→ Task brief: Reproduce, word for word, the portion of the records that opens with the line containing "- Unsure how to create vectors" and closes with the line containing "[SOLVED]: Use of NEWMAT", including both of those lines.

→ Extracted material:
——
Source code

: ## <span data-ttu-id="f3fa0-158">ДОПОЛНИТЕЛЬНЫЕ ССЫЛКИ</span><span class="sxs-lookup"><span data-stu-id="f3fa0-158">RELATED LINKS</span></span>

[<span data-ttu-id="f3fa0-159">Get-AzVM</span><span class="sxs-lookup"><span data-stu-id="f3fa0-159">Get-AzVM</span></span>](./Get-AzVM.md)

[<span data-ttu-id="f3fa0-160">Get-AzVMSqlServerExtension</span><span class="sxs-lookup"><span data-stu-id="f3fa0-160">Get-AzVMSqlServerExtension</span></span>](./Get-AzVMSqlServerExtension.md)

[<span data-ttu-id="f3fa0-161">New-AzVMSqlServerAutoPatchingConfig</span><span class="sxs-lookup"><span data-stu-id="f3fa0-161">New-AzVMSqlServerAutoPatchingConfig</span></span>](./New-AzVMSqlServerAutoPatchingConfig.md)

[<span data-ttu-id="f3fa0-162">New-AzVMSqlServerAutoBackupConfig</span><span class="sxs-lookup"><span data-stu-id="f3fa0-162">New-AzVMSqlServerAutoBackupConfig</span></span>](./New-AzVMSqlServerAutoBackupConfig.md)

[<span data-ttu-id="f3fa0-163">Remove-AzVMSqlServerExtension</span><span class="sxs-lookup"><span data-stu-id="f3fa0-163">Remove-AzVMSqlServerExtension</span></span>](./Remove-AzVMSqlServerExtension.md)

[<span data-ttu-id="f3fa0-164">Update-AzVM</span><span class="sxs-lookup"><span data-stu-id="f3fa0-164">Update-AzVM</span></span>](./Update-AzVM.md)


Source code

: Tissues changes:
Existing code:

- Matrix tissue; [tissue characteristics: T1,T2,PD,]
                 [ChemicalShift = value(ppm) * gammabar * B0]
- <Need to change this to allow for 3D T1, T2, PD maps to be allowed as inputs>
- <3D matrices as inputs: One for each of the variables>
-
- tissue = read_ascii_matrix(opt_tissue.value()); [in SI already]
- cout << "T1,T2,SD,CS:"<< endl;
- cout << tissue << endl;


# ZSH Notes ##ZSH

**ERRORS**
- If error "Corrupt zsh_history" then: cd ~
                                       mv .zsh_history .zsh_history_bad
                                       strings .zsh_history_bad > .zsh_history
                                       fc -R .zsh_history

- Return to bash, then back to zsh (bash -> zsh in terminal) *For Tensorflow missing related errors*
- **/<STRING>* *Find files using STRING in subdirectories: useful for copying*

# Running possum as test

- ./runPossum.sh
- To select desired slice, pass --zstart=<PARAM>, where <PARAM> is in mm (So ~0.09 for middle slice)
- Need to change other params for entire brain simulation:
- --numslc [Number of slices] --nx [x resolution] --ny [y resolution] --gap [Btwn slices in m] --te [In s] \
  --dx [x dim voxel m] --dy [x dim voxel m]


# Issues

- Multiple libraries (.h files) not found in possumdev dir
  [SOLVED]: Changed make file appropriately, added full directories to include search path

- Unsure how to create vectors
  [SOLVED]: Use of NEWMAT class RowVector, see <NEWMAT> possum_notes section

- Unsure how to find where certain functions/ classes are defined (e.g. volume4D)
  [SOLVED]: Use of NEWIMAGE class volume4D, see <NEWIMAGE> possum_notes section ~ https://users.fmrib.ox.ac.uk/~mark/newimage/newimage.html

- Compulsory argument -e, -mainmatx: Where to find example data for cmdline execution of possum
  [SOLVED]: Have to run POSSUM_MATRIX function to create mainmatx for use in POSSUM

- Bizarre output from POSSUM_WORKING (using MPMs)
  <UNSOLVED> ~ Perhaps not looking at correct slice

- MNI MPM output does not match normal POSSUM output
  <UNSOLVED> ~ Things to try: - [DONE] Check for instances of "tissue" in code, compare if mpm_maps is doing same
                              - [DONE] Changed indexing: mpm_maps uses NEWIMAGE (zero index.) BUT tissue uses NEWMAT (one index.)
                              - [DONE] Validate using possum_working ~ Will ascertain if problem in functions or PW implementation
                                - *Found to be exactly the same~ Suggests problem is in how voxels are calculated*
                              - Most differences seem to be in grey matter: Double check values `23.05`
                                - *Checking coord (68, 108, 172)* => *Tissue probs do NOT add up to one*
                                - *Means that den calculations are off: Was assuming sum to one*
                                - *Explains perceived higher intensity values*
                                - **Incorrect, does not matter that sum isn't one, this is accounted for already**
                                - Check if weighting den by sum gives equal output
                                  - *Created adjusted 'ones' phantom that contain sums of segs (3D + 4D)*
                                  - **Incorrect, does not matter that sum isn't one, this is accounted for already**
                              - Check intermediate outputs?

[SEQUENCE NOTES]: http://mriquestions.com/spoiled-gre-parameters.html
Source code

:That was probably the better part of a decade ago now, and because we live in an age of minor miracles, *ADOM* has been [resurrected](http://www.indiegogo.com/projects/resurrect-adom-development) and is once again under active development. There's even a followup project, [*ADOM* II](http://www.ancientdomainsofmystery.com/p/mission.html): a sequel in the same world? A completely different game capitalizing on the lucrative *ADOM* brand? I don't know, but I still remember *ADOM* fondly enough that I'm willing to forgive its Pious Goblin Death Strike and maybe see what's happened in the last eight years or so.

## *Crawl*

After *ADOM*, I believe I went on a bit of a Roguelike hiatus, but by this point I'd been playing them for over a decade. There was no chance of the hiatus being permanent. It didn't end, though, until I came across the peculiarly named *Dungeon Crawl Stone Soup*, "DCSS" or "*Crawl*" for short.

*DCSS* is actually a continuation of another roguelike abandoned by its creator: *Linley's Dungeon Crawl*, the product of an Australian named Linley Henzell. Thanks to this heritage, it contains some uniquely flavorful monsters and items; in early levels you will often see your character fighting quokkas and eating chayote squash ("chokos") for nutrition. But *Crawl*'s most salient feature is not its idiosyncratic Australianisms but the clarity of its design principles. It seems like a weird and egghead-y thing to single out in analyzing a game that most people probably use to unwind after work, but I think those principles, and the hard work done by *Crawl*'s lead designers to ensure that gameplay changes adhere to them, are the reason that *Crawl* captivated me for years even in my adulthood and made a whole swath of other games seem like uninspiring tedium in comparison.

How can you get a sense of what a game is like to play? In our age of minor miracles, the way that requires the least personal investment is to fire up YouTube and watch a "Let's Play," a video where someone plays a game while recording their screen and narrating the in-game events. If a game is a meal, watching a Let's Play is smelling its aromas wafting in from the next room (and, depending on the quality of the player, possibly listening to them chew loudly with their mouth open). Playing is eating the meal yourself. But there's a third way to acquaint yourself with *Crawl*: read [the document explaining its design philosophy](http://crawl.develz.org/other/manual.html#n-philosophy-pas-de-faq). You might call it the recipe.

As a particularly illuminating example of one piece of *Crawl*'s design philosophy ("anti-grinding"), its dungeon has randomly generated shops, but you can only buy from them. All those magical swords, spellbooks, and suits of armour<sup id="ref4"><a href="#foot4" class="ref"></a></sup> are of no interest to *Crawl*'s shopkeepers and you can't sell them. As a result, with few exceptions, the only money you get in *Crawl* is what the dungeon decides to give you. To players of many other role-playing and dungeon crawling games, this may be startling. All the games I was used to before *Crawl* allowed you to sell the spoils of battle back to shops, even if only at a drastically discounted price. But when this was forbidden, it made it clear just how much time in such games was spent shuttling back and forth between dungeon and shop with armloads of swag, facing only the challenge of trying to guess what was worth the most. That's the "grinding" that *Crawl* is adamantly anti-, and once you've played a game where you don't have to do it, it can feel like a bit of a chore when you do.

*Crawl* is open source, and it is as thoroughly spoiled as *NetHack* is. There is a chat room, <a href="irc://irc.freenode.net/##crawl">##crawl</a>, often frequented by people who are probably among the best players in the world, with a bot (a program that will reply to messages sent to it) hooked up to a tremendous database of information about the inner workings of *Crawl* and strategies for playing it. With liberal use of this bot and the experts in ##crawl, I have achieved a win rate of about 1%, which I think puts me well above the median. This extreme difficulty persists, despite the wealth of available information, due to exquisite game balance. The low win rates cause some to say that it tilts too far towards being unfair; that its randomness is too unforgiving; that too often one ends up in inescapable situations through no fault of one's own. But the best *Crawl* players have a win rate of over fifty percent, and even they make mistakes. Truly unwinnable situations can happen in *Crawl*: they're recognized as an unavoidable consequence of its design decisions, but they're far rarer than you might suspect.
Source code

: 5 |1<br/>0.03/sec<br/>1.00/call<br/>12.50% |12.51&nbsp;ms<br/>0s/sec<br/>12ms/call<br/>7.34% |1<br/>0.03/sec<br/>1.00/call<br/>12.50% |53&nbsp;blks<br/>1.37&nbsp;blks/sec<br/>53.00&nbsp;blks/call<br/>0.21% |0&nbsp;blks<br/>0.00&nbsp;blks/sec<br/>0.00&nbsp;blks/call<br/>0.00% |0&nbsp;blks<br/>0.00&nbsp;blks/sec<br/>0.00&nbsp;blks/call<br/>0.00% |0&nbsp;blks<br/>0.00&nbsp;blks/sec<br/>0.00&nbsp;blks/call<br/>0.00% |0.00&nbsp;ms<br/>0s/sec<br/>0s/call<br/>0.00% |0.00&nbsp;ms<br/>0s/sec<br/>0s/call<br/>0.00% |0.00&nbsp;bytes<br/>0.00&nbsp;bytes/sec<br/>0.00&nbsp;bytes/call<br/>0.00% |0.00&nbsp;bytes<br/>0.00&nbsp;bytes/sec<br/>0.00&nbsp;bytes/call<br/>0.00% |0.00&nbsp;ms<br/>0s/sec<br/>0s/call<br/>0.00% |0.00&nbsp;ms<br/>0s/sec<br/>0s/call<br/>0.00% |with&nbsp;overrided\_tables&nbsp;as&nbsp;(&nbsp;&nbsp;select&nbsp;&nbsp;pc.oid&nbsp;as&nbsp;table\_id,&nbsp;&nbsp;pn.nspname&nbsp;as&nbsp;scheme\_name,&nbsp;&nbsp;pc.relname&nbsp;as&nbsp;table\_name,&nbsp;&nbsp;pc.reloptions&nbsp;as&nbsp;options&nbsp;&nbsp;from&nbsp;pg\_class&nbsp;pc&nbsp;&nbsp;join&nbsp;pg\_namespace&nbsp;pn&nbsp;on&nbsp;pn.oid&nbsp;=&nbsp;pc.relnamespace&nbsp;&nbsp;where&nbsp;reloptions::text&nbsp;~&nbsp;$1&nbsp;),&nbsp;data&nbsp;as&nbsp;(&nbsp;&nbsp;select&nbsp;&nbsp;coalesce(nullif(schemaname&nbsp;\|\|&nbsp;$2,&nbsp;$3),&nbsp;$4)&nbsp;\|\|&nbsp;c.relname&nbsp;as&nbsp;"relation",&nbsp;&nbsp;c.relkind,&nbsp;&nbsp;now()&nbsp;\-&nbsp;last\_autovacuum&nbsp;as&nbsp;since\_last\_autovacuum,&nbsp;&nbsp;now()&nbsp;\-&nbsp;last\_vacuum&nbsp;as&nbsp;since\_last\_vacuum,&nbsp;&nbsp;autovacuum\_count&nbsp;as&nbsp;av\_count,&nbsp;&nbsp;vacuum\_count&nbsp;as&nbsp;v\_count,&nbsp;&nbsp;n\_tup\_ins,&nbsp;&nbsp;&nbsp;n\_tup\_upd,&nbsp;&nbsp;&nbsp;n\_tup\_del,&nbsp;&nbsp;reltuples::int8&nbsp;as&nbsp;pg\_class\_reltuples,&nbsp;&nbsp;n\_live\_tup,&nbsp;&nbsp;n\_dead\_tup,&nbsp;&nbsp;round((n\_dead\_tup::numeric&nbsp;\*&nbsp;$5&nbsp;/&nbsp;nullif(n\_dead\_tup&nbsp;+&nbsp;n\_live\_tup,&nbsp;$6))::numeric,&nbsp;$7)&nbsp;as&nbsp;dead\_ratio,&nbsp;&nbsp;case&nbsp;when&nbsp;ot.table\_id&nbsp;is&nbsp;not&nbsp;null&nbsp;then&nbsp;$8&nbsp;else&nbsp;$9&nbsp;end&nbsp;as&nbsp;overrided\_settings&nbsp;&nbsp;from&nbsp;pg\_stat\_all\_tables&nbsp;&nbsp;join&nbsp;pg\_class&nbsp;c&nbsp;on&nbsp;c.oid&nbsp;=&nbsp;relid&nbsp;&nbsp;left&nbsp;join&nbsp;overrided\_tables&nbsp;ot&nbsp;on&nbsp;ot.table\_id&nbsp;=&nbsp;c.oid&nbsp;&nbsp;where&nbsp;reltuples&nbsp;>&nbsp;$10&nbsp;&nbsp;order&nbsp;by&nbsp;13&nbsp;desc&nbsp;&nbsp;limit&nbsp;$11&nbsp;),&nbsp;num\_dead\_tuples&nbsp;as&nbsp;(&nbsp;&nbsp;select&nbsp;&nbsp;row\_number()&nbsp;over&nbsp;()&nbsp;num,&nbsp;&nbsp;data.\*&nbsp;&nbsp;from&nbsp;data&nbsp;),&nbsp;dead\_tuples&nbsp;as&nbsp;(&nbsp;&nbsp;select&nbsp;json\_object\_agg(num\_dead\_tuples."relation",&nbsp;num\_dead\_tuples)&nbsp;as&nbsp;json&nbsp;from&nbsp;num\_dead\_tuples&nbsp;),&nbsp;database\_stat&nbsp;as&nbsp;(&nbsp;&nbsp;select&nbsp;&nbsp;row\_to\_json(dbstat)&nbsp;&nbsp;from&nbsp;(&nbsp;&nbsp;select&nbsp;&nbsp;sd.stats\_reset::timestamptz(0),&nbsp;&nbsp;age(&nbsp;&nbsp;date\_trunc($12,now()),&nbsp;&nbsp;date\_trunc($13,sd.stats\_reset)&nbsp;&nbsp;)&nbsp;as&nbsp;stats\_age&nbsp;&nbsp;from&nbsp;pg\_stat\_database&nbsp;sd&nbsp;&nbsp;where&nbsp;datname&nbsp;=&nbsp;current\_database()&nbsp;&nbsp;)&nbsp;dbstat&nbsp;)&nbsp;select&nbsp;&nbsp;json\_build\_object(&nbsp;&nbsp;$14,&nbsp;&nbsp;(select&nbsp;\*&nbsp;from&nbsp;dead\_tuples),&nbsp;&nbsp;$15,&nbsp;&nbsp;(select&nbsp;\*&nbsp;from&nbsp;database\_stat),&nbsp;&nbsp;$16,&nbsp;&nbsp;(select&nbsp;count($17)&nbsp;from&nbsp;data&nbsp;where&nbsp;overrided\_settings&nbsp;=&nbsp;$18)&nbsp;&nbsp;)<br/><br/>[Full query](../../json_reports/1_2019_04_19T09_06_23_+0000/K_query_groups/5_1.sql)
——
→ Exercise output:
- Unsure how to create vectors
  [SOLVED]: Use of NEWMAT class RowVector, see <NEWMAT> possum_notes section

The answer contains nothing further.